Всем, кроме немногих друзей, Скотт давал понять или заявлял открыто, что «Уэверли» написан не им; издавая последующие романы, он продолжал стойко хранить инкогнито, пока обстоятельства не вынудили его открыться. Даже леди Эйберкорн и Джоанне Бейли он не выдал секрета; дети тоже не знали, хотя, видимо, и догадывались. Не признался он в авторстве и под нажимом со стороны Байрона, Шеридана, принца-регента и Марии Эджуорт, ирландские характеры которой, заявил он, подвигли его на живописание характеров шотландских. Когда разговор об этом заходил в компании, Скотт тешился, серьезно доказывая присутствующим, что апонимные романы никак не могут принадлежать одному человеку по тем-то и тем-то причинам, причем каждая из них со всей очевидностью свидетельствовала, что написал романы не Скотт, а кто-то другой или другие. Но большинство знакомых были уверены, что замысел книг мог принадлежать только Скотту: многие эпизоды, о которых он им рассказывал, появлялись потом на страницах романов, а поскольку Скотт относился к тем, кто «пишет, как говорит», его выдавало уже само построение фразы. Он со свойственной ему проницательностью это предвидел, но продолжал упорствовать. «Причины, коими мы оправдываем свое поведение в собственных глазах, весьма отличаются от подлинных мотивов наших действий»,— говорил он, и тем не менее прислушаемся к его объяснениям — вдруг между ними мы обнаружим главное и настоящее.
Свифт, будучи духовной особой, признал себя автором лишь одного из своих бесчисленных сочинений; Скотт тоже считал, что писание романов может рассматриваться как промысел, неподобающий секретарю Высшего суда. Скрыв свое имя, он избавлялся от гнета личной ответственности и получал возможность писать раскованней и чаще, нежели в противном случае; к тому же это спасало его от тяжкой необходимости обсуждать свои книги с каждой бестактной персоной, которой вздумалось бы к нему приставать. Опять же затея с романами могла и провалиться, а он вовсе не собирался ставить под удар свое громкое имя поэта. Если же, напротив, романы возымели бы успех, то их анонимность могла заинтриговать публику и тем самым поднять на них спрос. И наконец — тут-то и кроется главное объяснение — он приводил слова Шейлока: «Таков мой вкус»46.
Причина, о которой Скотт умалчивал, заключалась в его связях с типографией Баллантайна. В дни его юности лицам, занимающимся адвокатской практикой, не рекомендовалось иметь прямой интерес в коммерческом предприятии. От практики Скотт отошел, но остался шерифом и членом коллегии адвокатов, так что о своих торговых операциях он не смел заикнуться даже самым близким друзьям. Из одной тайны выросла другая. Когда он начал писать романы, то печатать их решил у Баллантайна; а это значило, что издателей, которые и без того не подозревали о доходах, выручаемых Скоттом от типографии, было полезно оставить в неведении и относительно личности самого автора.

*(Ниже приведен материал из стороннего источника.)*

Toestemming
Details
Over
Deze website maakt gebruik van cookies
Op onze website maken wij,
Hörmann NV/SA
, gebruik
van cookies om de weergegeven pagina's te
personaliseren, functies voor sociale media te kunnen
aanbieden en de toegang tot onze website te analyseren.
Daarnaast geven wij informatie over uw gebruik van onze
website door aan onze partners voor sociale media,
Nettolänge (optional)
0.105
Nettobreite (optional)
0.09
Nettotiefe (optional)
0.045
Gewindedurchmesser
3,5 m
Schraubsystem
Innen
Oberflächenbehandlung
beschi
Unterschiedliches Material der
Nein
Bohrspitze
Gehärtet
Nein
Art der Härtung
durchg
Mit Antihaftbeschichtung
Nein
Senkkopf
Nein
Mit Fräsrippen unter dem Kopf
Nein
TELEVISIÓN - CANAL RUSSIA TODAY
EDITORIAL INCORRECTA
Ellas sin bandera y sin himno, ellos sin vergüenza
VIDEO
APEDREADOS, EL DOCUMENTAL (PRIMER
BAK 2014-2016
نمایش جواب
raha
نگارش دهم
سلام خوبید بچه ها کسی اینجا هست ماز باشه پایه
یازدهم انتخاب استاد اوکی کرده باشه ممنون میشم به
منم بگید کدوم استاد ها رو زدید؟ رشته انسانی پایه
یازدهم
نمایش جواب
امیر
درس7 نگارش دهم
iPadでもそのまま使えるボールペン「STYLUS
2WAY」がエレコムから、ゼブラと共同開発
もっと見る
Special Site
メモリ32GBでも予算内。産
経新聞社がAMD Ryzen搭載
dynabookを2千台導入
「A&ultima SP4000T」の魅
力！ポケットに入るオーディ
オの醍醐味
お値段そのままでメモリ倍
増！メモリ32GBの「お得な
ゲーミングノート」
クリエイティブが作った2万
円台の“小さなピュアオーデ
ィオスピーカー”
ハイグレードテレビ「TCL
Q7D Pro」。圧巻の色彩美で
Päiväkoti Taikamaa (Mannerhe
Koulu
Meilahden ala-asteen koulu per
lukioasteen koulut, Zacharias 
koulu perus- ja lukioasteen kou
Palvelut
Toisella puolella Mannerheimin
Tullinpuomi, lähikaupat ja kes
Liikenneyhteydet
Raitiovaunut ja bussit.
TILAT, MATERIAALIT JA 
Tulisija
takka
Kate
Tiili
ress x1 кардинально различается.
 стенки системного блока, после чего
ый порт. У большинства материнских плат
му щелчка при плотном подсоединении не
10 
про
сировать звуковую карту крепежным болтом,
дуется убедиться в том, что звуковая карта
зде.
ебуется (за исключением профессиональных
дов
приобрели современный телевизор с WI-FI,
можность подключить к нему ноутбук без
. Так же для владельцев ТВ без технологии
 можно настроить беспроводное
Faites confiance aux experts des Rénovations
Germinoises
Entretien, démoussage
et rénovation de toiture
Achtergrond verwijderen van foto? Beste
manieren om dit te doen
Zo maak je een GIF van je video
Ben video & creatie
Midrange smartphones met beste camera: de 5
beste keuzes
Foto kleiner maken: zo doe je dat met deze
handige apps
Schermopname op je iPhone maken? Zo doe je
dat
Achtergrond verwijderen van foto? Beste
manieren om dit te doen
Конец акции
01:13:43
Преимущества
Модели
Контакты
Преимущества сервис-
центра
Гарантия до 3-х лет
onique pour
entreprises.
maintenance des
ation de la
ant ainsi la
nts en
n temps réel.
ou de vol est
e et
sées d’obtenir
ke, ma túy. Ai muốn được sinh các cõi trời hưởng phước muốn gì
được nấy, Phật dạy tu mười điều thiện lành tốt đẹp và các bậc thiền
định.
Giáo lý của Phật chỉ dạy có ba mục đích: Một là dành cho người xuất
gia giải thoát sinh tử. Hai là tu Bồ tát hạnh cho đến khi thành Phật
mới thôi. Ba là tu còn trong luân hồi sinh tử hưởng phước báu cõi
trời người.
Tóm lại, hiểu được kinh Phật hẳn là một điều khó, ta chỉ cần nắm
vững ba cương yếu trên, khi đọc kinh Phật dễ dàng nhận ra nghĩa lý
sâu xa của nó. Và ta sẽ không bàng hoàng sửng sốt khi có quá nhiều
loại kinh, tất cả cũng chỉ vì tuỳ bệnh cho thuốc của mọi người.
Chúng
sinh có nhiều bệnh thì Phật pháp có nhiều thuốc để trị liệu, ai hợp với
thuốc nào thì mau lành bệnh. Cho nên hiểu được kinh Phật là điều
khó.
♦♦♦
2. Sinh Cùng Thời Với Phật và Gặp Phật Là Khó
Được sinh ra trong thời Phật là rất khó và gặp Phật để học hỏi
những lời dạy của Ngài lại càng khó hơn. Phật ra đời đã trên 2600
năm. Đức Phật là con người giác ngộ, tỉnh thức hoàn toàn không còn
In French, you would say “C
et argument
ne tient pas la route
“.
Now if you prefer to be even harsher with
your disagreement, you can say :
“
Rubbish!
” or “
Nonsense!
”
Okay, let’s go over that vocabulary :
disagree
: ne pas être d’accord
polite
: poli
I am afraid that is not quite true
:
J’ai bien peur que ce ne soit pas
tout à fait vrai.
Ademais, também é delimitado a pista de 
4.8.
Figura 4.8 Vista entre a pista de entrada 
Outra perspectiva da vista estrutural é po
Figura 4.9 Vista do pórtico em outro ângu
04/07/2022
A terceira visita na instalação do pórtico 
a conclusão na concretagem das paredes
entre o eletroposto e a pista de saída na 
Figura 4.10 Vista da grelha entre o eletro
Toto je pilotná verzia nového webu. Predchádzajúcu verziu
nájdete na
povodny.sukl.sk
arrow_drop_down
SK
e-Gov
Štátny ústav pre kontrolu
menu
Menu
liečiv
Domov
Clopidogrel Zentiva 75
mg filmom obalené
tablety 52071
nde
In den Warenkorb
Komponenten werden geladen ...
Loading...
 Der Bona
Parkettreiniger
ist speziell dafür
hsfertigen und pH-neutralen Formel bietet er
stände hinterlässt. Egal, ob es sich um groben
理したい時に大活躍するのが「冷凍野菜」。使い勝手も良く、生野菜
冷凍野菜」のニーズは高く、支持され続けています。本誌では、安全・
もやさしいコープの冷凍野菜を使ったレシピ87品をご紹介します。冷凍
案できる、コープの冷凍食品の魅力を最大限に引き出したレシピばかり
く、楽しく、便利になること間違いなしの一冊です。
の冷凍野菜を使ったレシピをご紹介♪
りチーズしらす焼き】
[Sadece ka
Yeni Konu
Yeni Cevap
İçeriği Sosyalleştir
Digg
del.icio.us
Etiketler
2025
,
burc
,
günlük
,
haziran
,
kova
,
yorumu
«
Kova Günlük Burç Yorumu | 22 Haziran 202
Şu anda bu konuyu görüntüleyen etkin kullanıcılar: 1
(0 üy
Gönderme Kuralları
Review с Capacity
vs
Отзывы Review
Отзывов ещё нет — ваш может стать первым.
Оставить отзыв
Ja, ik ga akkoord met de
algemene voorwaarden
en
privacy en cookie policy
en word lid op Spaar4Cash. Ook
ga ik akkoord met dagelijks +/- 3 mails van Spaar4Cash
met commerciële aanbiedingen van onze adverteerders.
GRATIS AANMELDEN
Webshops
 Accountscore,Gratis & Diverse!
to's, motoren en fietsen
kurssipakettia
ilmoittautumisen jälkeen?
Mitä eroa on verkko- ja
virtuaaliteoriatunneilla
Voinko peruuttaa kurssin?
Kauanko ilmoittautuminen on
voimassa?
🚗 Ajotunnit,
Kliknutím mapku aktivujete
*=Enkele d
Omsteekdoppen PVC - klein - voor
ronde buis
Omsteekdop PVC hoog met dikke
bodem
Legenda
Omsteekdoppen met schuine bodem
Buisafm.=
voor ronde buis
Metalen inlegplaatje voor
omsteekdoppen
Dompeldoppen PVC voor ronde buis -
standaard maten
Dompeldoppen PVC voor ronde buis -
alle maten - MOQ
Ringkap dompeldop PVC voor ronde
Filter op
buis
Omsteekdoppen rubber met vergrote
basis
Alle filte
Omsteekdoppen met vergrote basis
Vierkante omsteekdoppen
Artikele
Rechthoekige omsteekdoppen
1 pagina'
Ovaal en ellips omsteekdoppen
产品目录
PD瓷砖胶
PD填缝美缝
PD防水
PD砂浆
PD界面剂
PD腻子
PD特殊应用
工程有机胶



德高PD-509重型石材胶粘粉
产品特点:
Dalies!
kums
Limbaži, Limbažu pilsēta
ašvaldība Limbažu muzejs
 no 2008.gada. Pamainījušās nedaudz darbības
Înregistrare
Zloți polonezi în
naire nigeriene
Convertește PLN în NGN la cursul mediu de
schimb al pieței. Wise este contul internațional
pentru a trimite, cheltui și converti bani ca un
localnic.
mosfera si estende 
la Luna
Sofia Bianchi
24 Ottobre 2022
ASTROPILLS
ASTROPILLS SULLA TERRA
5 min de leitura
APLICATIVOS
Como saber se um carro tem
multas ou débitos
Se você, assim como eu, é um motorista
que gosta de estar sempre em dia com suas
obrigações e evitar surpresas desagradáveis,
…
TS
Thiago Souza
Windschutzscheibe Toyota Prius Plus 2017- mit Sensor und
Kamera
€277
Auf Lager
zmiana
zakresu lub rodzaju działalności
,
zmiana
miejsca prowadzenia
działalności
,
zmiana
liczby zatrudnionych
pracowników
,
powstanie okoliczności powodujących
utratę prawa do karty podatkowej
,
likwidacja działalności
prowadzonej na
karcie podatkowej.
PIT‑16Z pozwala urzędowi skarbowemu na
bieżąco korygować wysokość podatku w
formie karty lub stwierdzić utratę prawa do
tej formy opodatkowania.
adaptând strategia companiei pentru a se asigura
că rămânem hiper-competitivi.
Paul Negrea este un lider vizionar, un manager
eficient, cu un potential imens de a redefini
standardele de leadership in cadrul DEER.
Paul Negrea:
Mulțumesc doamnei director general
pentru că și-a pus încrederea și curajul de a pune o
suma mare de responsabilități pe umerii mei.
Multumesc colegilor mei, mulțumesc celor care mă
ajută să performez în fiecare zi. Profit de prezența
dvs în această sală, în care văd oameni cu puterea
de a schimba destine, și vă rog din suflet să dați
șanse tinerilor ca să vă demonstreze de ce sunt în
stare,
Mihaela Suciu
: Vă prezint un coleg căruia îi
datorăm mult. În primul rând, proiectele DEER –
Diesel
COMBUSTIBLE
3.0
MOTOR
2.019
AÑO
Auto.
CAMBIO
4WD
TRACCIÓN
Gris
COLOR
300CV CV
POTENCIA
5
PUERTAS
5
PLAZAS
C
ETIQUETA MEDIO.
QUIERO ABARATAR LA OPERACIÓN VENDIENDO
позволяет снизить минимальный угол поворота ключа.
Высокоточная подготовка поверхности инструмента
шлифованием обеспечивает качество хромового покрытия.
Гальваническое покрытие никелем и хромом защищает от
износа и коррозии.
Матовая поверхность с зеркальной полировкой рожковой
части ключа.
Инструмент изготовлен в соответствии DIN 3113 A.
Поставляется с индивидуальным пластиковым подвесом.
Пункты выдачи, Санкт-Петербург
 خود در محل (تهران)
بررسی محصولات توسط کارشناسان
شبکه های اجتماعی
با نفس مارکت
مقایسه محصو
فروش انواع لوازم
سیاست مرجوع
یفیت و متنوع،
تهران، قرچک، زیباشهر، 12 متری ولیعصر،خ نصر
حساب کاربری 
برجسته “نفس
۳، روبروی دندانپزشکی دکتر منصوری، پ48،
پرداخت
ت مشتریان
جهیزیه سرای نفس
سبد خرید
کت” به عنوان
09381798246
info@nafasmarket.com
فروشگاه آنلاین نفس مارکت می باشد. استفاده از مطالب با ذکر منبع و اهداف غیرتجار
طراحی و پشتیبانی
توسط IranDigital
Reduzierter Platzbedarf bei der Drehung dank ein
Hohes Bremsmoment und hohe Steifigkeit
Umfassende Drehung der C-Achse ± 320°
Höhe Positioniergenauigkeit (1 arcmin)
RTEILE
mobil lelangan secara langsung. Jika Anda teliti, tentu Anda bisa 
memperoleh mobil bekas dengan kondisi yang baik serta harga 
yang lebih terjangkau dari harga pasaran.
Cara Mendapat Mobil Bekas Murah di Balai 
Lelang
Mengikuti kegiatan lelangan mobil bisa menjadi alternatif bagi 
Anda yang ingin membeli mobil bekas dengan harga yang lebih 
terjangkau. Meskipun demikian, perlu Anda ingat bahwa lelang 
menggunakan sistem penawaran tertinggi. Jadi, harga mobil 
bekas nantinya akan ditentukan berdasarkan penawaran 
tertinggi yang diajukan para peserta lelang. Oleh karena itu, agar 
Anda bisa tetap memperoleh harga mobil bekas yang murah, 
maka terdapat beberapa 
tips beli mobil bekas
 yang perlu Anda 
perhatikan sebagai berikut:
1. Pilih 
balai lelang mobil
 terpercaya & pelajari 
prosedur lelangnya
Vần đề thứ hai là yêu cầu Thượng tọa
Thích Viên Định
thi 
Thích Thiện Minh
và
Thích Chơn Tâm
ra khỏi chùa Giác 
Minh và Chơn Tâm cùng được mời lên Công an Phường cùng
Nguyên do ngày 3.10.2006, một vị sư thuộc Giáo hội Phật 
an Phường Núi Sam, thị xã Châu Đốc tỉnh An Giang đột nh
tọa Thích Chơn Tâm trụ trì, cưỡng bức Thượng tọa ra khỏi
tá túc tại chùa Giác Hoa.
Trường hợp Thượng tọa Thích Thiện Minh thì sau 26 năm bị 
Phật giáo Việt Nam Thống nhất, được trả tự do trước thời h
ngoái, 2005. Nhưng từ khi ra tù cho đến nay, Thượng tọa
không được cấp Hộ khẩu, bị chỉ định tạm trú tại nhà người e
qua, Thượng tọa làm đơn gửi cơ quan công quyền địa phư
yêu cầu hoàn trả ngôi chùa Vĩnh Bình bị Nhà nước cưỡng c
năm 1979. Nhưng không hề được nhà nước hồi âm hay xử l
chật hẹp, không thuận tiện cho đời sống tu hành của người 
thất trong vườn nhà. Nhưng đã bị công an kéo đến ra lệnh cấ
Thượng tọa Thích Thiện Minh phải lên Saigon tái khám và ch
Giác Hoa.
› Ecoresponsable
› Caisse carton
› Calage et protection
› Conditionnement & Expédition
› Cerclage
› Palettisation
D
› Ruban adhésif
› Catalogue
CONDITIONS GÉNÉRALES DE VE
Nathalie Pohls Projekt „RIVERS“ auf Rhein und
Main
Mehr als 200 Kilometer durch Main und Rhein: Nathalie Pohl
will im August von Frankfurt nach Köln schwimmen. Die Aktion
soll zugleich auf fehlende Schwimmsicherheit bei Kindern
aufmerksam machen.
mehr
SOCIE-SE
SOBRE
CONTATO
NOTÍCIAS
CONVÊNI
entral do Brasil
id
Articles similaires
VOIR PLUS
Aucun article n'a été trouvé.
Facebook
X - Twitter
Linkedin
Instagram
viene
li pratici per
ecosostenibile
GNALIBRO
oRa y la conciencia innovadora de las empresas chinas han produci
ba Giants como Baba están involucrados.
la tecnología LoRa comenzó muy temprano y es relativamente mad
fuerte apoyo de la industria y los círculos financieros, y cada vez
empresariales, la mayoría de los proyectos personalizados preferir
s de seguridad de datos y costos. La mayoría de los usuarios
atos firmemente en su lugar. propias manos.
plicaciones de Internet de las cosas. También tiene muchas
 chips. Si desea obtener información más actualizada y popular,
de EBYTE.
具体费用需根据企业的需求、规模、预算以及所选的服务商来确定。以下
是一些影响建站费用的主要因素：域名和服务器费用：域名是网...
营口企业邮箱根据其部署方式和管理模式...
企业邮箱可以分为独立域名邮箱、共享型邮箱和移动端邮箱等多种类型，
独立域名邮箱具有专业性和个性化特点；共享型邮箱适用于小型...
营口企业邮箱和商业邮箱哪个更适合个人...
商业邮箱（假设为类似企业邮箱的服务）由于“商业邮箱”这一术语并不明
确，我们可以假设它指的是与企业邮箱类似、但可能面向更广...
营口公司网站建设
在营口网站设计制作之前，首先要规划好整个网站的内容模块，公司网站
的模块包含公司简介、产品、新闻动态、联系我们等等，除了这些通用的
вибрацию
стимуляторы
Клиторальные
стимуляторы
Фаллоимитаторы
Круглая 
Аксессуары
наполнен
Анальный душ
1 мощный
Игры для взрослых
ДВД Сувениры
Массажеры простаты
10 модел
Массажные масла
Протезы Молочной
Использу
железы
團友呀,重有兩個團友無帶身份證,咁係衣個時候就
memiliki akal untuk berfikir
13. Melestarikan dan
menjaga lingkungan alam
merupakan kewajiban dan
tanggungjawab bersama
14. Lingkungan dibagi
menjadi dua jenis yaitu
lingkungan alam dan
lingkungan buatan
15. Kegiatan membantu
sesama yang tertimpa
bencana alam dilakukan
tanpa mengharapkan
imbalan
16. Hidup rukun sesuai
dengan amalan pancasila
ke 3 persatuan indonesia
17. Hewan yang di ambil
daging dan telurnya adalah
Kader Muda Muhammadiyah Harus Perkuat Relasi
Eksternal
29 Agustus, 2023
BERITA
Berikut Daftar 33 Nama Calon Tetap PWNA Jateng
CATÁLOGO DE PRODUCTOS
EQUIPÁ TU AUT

Но решающее объяснение этой скрытности кроется в таких свойствах его натуры, как хитрость и озорство, та самая хитрость и то озорство, что время от времени проскальзывали в его взгляде. Он питал детскую любовь к тайнам, которую взлелеяла и укрепила его одинокая независимая юность, и, как мальчишка, упивался проказами ради самих проказ. Сокрытие истины даровало ему свободу и смех — он хотел того и другого. Теперь он мог слушать, как обсуждают его собственные романы, и лукаво вступить в разговор с миной незаинтересованного лица; он мог читать рецензии как бы со стороны и с большим удовольствием — рецензенты не называли его по имени; наконец, ему нравилось наслаждаться жизнью, скрываясь за кулисами, — и в этом он напоминал скорее финансиста, чем политика. Он мог дергать за ниточки — и куклы пускались в пляс.